Another listener questioned whether patients may have been underdosed: “In designing the study, the decision was made to try to optimize the platinum at the expense of gemcitabine and to facilitate the addition of veliparib. Based on the activity, this was not underdosing. We saw substantial responses. I think that’s unequivocal,” Dr. O’Reilly stated. “In my mind, being able to deliver the treatment and over a period of time is perhaps more important than the ceiling of the dosing that could be administered in this setting.”

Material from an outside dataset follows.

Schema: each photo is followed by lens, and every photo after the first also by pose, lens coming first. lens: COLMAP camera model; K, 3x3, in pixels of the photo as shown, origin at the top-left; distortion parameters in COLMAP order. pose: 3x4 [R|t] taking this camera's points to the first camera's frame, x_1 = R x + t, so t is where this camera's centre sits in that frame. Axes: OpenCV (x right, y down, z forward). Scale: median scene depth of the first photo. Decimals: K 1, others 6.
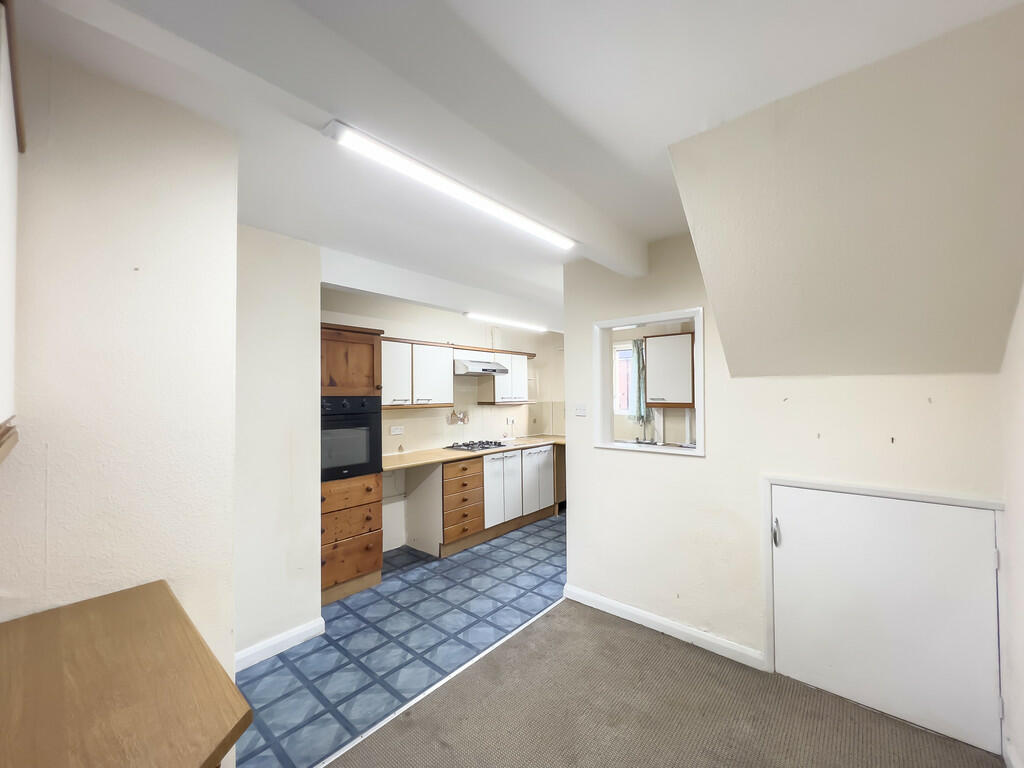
lens RADIAL K [[407.8, 0, 509.0], [0, 407.8, 383.6], [0, 0, 1]] dist [-0.002292, -0.000561]
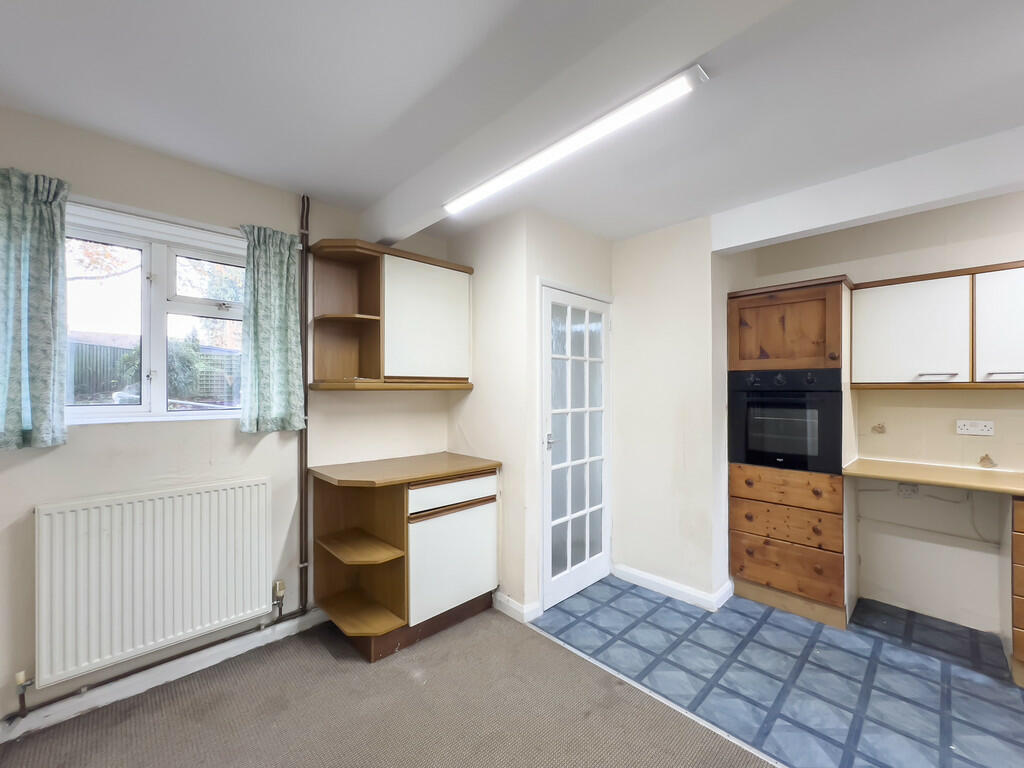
lens RADIAL K [[407.8, 0, 514.3], [0, 407.8, 388.7], [0, 0, 1]] dist [-0.002292, -0.000561]
pose [[-0.080613, 0.000608, -0.996745, 0.484169], [0.024988, 0.999687, -0.001411, 0.058632], [0.996432, -0.025020, -0.080603, 0.538833]]
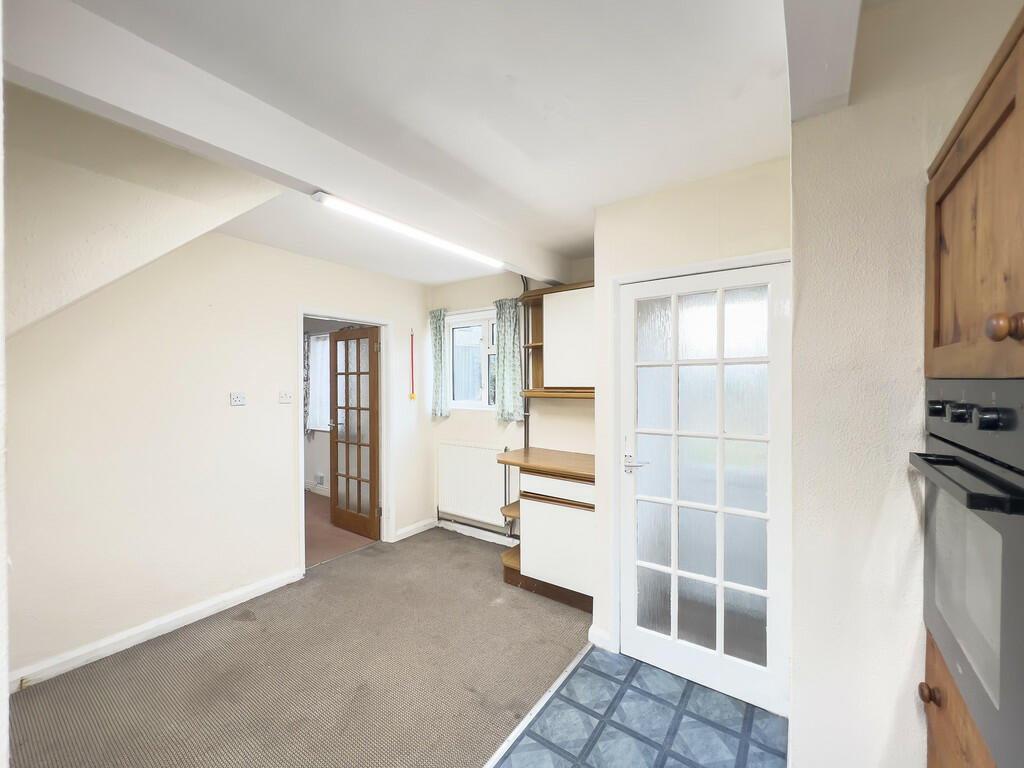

DISCLOSURE: Dr. O’Reilly has served as a consultant for Celgene, Genentech, Ipsen, Sobi, Merck, AstraZeneca, Bayer, BMS, Vessel, Polaris, and CytomX and has received grant or research support from MSK, Celgene, Sanofi, Genentech-Roche, AstraZeneca, BMS, Silenseed, Mabax, Halozyme, and ActaBiologica. Dr. Schilsky has received institutional research funding from AstraZeneca, Bayer, Boehringer Ingelheim, Bristol-Myers Squibb, Genentech/Roche, Lilly, Merck, and Pfizer and has been reimbursed for travel, accommodations, or expenses by Varian.
REFERENCES
1. O’Reilly EM, Lee JW, Zalupski M, et al: A randomized, multicenter, phase II trial of gemcitabine, cisplatin ± veliparib in patients with pancreas adenocarcinoma and a known germline BRCA/PALB2 mutation. 2020 Gastrointestinal Cancers Symposium. Abstract 639. Presented January 24, 2020.
2. O’Reilly EM, Lee JW, Zalupski M, et al: Randomized, multicenter, phase II trial of gemcitabine and cisplating with or without veliparib in patients with pancreas adenocarcinoma and a germline BRCA/PALB2 mutation. J Clin Oncol. January 24, 2020 (early release online).
3. Golan T, Hammel P, Reni M, et al: Maintenance olaparib for germline BRCA-mutated metastatic pancreatic cancer. N Engl J Med 381:317-327, 2019.
4. O’Reilly EM, Lee JW, Lowery MA, et al: Phase I trial evaluating cisplatin, gemcitabine, and veliparib in 2 patient cohorts: Germline BRCA mutation carriers and wild-type BRCA pancreatic ductal adenocarcinoma. Cancer 124:1374-1382, 2018.